Study Description:  A 13-member international, multi-disciplinary committee evaluated clinical trials, meta-analyses, review articles, and practice guidelines published through November 2015.

 

Results:  174 articles were included for guideline production. For the reversal of vitamin K antagonists following ICH when INR > 1.3, both vitamin K and three-factor or four-factor prothrombin complex concentrates (PCCs) received strong recommendations.

For dabigatran reversal, idarucizumab was strongly recommended if dabigatran was administered within 3-5 half-lives or for renal insufficiency resulting in longer drug exposure. The use of activated PCC (aPCC) or four-factor PCC was recommended for direct-thrombin inhibitors other than dabigatran or if idarucizumab is unavailable.

 

Intravenous (IV) protamine was strongly recommended for heparin and low-molecular weight heparin (LMWH) reversal, with dosing based on antithrombotic dose within previous 2-3 hours or 3-6 half-lives, respectively. aPCC was a specific, yet conditional, recommendation for reversal of pentasaccharides.

 

No strong evidence was available for the reversal of direct factor Xa inhibitors, but activated charcoal within 2 hours (only if low risk of aspiration) and four-factor PCC or aPCC within 3-5 half-lives were recommended. Furthermore, no strong recommendations were made for reversal of thrombolytics, but cryoprecipitate was suggested.

 

Guidelines for antiplatelet reversal also failed to produce strong supporting evidence; however, the authors did recommend platelet function testing prior to transfusion, and only for aspirin or adenosine diphosphate (e.g. P2Y12) inhibitors in the setting of neurosurgical procedures. Transfusion was not recommended for non-steroidal anti-inflammatories and glycoprotein IIb/IIIa inhibitors.

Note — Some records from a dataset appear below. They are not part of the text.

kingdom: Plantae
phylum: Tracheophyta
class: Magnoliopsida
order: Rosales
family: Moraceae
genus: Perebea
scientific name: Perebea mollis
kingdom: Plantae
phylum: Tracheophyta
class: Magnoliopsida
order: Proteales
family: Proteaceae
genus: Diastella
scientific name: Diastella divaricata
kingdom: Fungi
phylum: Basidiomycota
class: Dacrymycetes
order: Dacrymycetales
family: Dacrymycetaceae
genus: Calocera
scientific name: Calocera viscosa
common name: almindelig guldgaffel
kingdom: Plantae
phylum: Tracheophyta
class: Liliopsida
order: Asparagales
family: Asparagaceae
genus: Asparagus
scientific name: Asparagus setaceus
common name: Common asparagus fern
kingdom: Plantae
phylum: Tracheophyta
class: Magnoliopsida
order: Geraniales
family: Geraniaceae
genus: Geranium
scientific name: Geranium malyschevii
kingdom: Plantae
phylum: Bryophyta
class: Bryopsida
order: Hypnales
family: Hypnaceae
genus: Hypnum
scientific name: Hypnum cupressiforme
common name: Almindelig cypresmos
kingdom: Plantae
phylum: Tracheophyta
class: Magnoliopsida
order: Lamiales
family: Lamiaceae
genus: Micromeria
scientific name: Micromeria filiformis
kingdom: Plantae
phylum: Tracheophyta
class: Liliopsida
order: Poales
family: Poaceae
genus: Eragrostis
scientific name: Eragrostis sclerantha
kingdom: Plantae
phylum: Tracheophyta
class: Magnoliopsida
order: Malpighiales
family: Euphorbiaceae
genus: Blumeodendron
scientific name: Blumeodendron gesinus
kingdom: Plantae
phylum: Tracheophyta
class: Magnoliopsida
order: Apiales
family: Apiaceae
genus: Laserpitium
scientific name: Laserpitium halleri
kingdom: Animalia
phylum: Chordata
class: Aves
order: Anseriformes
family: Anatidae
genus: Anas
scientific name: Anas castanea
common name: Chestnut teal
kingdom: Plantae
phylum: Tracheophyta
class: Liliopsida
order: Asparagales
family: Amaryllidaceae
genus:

The use of rFVIIa was recommended against for most agents, except for danaparoid, pentasaccharides (if aPCC not available), and LMWH (if protamine contraindicated).

 

Conclusion(s): This guideline was an evidence-based summary which addressed the reversal of a wide array of antithrombotics in the setting of ICH.

 

Perspective: Caution should be made in interpretation of this article, specifically in pediatrics, or complex populations, including inherited hemophilia and liver/renal disease. The authors state that evidence is partially based on indirect outcomes; therefore, clinical experience and institutionally available resources should be taken into consideration.